What to produce ▸
Reproduce every line of the items below verbatim, omitting the pictures from your output.

Dataset entries
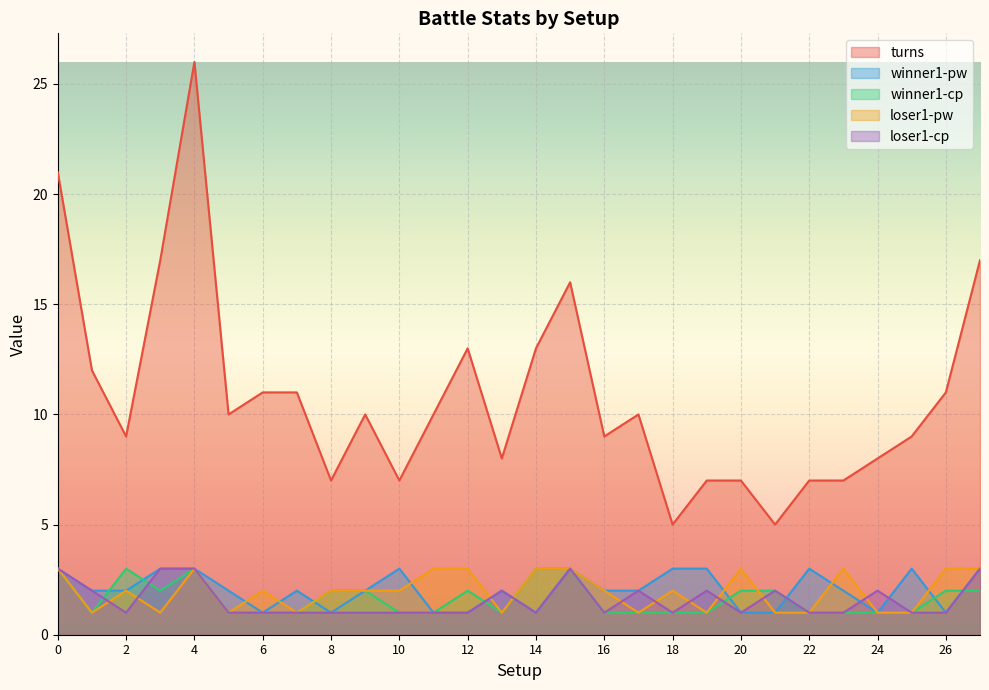

What is the sum of the loser1-cp values at 11 and 4?

4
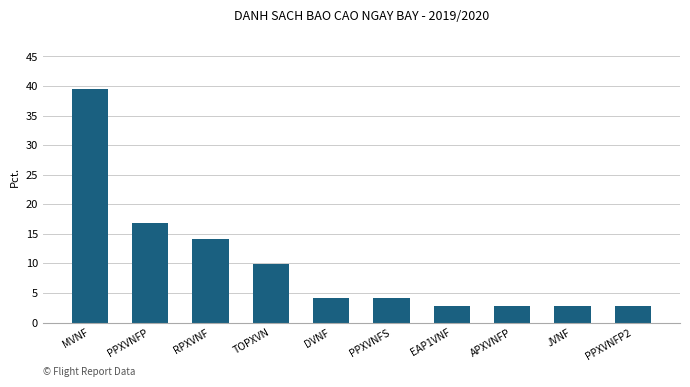

What is the label of the 5th bar from the left?

DVNF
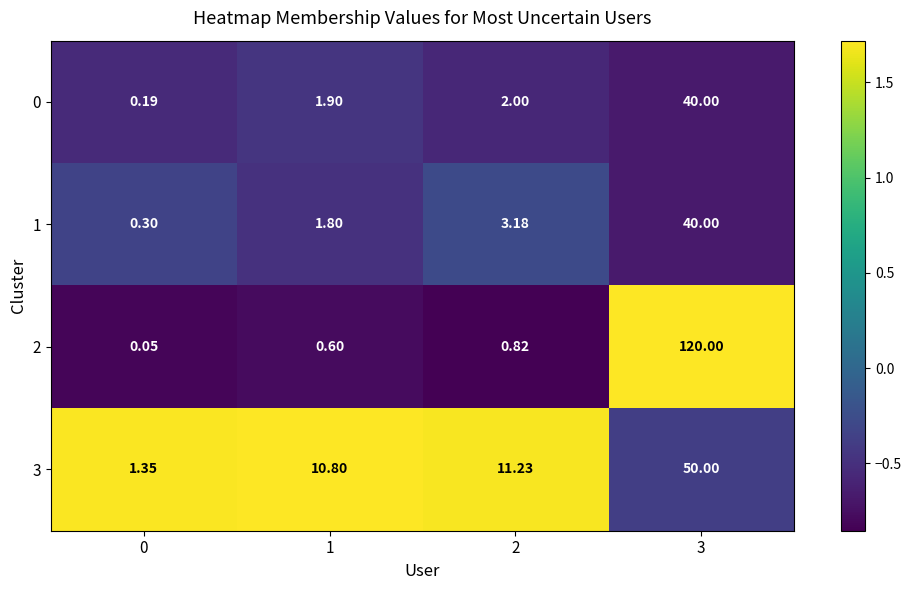

Is the value of 3 at 3 greater than the value of 2 at 1?

Yes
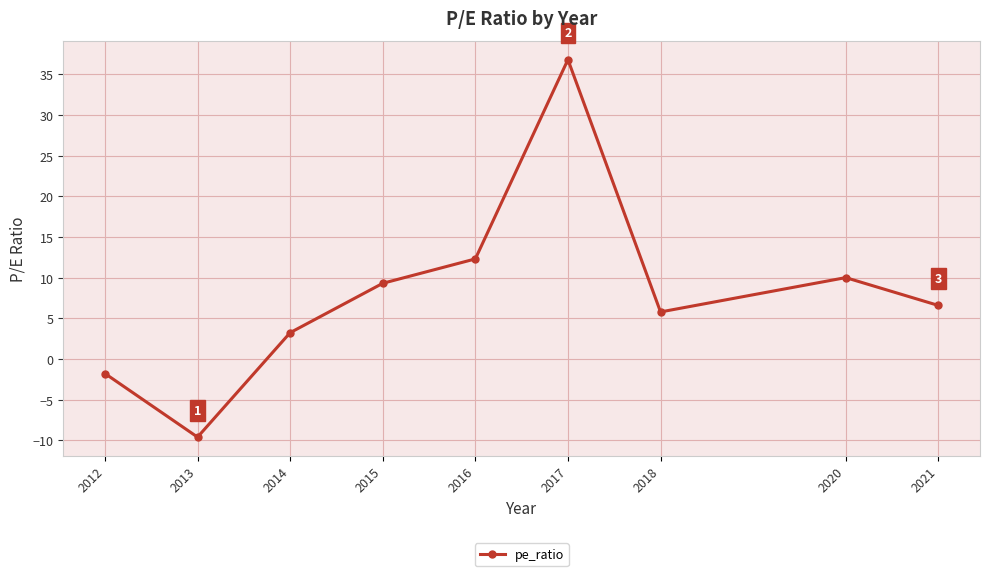

Is this an area chart (filled region under the line)?

No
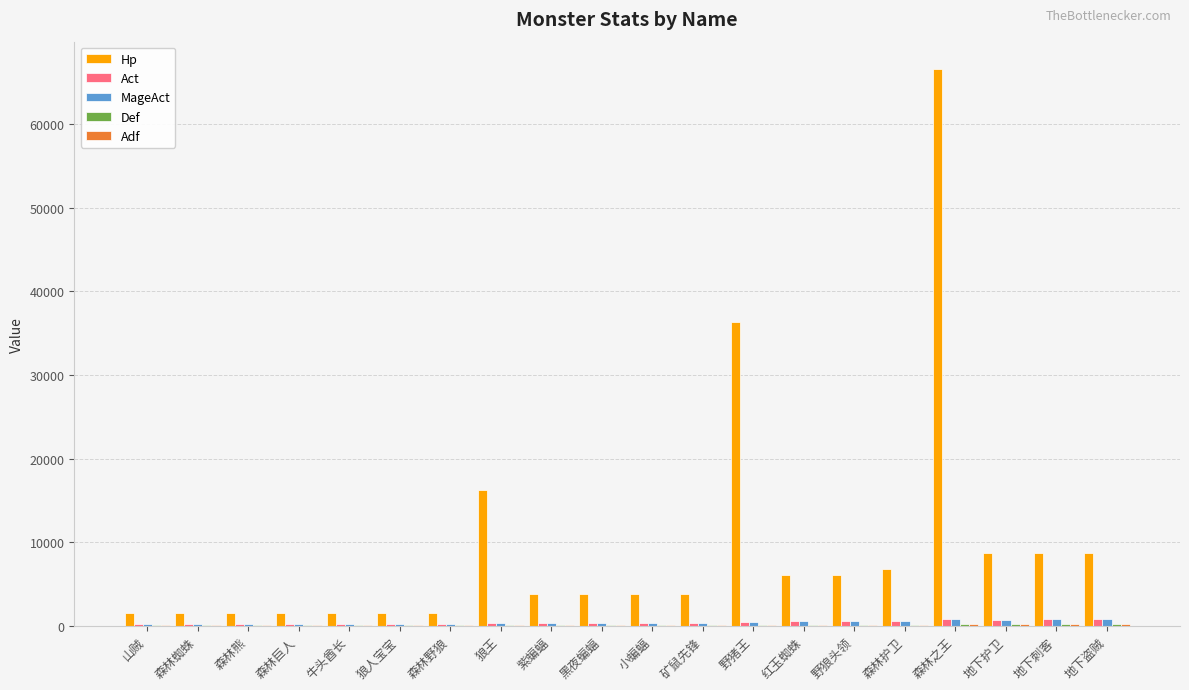

Are the bars grouped side by side (vs. stacked)?

Yes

Exercise solution ▸
What is the sum of the loser1-cp values at 11 and 4?

4

What is the label of the 5th bar from the left?

DVNF

Is the value of 3 at 3 greater than the value of 2 at 1?

Yes

Is this an area chart (filled region under the line)?

No

Are the bars grouped side by side (vs. stacked)?

Yes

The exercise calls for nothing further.